To do: In full and without deviation, reproduce the records that follow.

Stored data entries
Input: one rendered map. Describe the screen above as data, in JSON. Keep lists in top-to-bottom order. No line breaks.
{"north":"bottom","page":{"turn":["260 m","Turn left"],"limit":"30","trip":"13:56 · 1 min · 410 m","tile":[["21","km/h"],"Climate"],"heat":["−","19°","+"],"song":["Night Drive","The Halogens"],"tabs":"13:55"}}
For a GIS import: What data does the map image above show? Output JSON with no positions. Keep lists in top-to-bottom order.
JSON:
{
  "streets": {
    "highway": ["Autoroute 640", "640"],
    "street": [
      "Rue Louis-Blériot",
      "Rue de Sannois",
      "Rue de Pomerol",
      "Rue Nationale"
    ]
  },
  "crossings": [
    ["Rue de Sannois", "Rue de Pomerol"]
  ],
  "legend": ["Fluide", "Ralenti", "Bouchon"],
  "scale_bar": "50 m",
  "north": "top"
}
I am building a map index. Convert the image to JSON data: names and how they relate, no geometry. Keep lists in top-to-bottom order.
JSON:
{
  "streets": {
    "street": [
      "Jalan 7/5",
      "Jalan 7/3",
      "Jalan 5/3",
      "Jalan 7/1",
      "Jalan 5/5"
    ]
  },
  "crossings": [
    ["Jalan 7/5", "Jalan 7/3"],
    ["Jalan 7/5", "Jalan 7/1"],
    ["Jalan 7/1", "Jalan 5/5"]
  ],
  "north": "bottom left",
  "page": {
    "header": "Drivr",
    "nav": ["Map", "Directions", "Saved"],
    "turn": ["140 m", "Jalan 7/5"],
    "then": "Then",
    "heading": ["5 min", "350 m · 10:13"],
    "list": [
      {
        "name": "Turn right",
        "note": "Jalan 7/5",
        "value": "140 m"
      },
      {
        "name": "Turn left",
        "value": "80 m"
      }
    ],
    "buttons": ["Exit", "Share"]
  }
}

Task output:
Input: one rendered map. Describe the screen above as data, in JSON. Keep lists in top-to-bottom order. No line breaks.
{"north":"bottom","page":{"turn":["260 m","Turn left"],"limit":"30","trip":"13:56 · 1 min · 410 m","tile":[["21","km/h"],"Climate"],"heat":["−","19°","+"],"song":["Night Drive","The Halogens"],"tabs":"13:55"}}
For a GIS import: What data does the map image above show? Output JSON with no positions. Keep lists in top-to-bottom order.
JSON:
{
  "streets": {
    "highway": ["Autoroute 640", "640"],
    "street": [
      "Rue Louis-Blériot",
      "Rue de Sannois",
      "Rue de Pomerol",
      "Rue Nationale"
    ]
  },
  "crossings": [
    ["Rue de Sannois", "Rue de Pomerol"]
  ],
  "legend": ["Fluide", "Ralenti", "Bouchon"],
  "scale_bar": "50 m",
  "north": "top"
}
I am building a map index. Convert the image to JSON data: names and how they relate, no geometry. Keep lists in top-to-bottom order.
JSON:
{
  "streets": {
    "street": [
      "Jalan 7/5",
      "Jalan 7/3",
      "Jalan 5/3",
      "Jalan 7/1",
      "Jalan 5/5"
    ]
  },
  "crossings": [
    ["Jalan 7/5", "Jalan 7/3"],
    ["Jalan 7/5", "Jalan 7/1"],
    ["Jalan 7/1", "Jalan 5/5"]
  ],
  "north": "bottom left",
  "page": {
    "header": "Drivr",
    "nav": ["Map", "Directions", "Saved"],
    "turn": ["140 m", "Jalan 7/5"],
    "then": "Then",
    "heading": ["5 min", "350 m · 10:13"],
    "list": [
      {
        "name": "Turn right",
        "note": "Jalan 7/5",
        "value": "140 m"
      },
      {
        "name": "Turn left",
        "value": "80 m"
      }
    ],
    "buttons": ["Exit", "Share"]
  }
}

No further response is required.